In 2005 Coleman, Madlib, Dilla and myself went to Brasil. It was a remarkable journey considering how sick Dilla was. He needed to go there we thought, he was the first to sample Brasilian music.
All through his illness Dilla leaned heavily on his mother Maureen Yancey (fondly known to him as Ma Dukes). She was his 24hour nurse, she patiently sat as he programmed beats. She even pushed his wheelchair on a European tour at the end of 05. Her complete commitment to him was inspiring. She too suffers from Lupus, the illness that took him. Early in 09 we received word that Ma Dukes illness had gotten worse. She was struggling away in Detroit and had hit some financial difficulties. I reached out to Shep through Ernesto to see if he would be interested in doing something for her. As always Shepherd got on it with the quickness. The proceeds from this sale will go to her. What you see here is a unique and great collaboration for someone who has brought much joy and love into many lives. Long live Dilla. Ma Dukes we love you.
-Brian Cross (B+)
James Dewitt Yancey (February 7, 1974 – February 10, 2006), better known as J Dilla or Jay Dee, was one of the primary forces behind the revered underground hip-hop movement that emerged in the mid-1990s and continues to have far-reaching impact today. A native of Detroit, Michigan, Dilla was often called “your favorite producer’s favorite producer.” Though he maintained a virtually anonymous profile, his reputation followed him through both the subterranean circles of hip-hop, as well as the mainstream. Producing some of modern hip-hop’s crowning anthems–including Common’s “The Light,” De La Soul’s “Stakes is High,” and the Pharcyde’s “Runnin’”—he also worked with R&B luminaries Janet Jackson and Macy Gray. With his premature death at the age of thirty-two, his musical legacy has garnered him prominence as one of hip-hop’s most gifted scions.

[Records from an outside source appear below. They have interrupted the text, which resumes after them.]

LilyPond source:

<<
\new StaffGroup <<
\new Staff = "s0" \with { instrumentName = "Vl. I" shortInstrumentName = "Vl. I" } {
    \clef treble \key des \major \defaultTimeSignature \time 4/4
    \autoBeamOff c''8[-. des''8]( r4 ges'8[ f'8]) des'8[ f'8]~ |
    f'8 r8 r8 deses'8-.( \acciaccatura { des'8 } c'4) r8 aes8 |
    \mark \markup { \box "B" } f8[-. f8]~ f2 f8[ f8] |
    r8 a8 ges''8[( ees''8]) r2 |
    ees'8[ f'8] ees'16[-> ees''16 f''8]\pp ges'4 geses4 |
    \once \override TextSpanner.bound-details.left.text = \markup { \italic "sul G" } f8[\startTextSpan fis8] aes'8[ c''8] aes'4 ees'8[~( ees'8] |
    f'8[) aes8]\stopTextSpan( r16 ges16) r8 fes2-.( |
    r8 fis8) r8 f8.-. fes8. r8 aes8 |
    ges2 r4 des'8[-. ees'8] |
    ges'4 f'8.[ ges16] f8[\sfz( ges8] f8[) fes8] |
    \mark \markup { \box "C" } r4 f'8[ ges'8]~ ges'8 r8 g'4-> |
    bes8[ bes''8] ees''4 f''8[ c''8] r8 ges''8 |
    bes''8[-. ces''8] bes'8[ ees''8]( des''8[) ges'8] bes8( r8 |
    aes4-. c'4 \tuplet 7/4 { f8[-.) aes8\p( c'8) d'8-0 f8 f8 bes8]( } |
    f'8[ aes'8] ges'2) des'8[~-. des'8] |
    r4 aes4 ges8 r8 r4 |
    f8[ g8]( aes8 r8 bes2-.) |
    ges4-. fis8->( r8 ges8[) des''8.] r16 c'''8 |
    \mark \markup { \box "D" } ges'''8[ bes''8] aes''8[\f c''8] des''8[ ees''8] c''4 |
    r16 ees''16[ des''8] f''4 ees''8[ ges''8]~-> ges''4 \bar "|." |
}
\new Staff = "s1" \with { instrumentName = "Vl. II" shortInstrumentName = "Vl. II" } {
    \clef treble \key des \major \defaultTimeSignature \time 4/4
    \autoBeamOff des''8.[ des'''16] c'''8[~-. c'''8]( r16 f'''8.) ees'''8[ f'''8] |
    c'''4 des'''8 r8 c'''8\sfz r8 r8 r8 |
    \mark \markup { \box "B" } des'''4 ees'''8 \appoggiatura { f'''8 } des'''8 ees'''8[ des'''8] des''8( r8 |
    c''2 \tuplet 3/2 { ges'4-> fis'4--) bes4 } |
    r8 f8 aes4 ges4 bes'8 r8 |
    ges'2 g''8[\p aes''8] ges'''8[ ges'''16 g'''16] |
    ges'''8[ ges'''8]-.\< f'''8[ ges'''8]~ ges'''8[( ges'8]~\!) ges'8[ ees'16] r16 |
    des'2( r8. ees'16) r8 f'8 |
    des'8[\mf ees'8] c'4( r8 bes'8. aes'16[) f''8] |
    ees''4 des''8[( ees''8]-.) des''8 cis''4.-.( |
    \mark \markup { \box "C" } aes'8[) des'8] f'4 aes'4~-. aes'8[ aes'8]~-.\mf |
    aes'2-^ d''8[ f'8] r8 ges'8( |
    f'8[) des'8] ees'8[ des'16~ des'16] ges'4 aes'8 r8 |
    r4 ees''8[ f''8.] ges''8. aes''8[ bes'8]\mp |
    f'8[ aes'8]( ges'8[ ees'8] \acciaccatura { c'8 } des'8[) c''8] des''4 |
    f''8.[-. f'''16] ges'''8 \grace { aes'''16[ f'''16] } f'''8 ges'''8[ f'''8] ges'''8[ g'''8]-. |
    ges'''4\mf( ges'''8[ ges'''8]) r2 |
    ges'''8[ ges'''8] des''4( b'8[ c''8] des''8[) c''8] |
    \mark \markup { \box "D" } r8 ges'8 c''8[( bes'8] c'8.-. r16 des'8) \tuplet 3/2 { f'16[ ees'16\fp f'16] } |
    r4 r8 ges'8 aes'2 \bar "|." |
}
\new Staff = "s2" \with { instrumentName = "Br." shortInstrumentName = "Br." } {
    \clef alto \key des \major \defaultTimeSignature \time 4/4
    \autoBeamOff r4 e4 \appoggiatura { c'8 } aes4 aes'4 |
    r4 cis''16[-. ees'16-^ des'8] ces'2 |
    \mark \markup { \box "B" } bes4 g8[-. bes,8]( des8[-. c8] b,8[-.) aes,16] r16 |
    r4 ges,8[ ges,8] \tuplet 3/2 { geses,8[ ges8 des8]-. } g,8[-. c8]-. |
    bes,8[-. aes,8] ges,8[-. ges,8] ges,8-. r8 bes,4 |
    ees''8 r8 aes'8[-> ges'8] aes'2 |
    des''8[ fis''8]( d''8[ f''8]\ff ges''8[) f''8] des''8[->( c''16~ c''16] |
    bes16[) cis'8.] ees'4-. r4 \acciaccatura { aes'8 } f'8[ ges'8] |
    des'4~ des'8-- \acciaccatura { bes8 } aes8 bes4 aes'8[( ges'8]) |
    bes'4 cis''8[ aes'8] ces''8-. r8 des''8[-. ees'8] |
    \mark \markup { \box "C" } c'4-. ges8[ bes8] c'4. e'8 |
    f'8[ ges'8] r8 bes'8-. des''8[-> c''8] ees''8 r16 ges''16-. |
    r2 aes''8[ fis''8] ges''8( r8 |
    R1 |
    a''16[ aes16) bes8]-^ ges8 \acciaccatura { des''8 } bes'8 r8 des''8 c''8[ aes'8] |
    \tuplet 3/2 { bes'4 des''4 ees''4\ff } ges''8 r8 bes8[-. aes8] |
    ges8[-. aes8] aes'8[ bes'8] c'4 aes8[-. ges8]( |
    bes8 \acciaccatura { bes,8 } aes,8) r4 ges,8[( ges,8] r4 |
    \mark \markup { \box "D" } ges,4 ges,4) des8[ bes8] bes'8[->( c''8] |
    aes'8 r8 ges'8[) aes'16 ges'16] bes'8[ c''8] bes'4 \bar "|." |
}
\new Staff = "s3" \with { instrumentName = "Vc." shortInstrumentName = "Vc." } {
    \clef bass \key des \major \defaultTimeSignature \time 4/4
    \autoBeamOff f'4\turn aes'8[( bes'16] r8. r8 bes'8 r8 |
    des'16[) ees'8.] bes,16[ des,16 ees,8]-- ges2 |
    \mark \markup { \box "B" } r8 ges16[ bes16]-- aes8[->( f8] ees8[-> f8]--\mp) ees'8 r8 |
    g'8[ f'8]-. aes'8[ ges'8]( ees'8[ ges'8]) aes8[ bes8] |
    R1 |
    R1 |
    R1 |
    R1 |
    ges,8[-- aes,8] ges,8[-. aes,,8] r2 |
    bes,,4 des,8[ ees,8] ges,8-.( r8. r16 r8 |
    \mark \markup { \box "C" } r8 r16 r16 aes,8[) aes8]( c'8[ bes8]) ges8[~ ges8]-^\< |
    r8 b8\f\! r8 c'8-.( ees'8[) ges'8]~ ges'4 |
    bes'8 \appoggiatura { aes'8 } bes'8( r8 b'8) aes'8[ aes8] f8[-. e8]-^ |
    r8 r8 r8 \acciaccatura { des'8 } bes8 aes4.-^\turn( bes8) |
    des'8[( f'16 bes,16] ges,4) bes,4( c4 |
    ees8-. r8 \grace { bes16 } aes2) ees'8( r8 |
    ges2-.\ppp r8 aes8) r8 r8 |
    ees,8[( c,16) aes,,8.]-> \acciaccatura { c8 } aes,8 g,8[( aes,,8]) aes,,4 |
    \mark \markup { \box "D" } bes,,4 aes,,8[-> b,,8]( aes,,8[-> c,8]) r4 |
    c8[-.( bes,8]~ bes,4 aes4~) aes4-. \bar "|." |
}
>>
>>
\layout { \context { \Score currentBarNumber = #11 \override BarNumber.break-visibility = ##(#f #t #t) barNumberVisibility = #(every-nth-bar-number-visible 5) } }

More than a beat-maker, Dilla was a “composer” in the modern-day sense of the term’s progression. From his beginnings with production team the Ummah (with Q-Tip and Ali Shaheed Muhammad of A Tribe Called Quest) to his step into the foreground as an emcee with Slum Village, Dilla perfected a style characterized by his steady wobble, which remains unfailingly artful and rich in detail.
Entering the millennium as a core member of the vanguard musical collective Soulquarians with James Poyser and the Roots’ Ahmir “?uestlove” Thompson, Dilla co-created some of the decade’s most significant hip-hop and soul releases: Common’s Like Water for Chocolate, D’Angelo’s Voodoo, Erykah Badu’s Mama’s Gun and Talib Kweli’s Quality. Meanwhile, a serendipitous collaboration arose between Dilla and prolific L.A. producer/emcee Madlib in the early 2000s. Between L.A. and Detroit, the duo released Champion Sound as “Jaylib” in 2003. Dilla subsequently moved to L.A.
Around this time, Dilla was diagnosed with lupus. Despite his failing health and having to perform in a wheelchair, he was still able to tour in Europe during late 2005. With his musical spirit still intact, Dilla managed to complete his last album Donuts, while he was hospitalized. It was commercially released on his thirty-second birthday—he passed away three days later from cardiac arrest.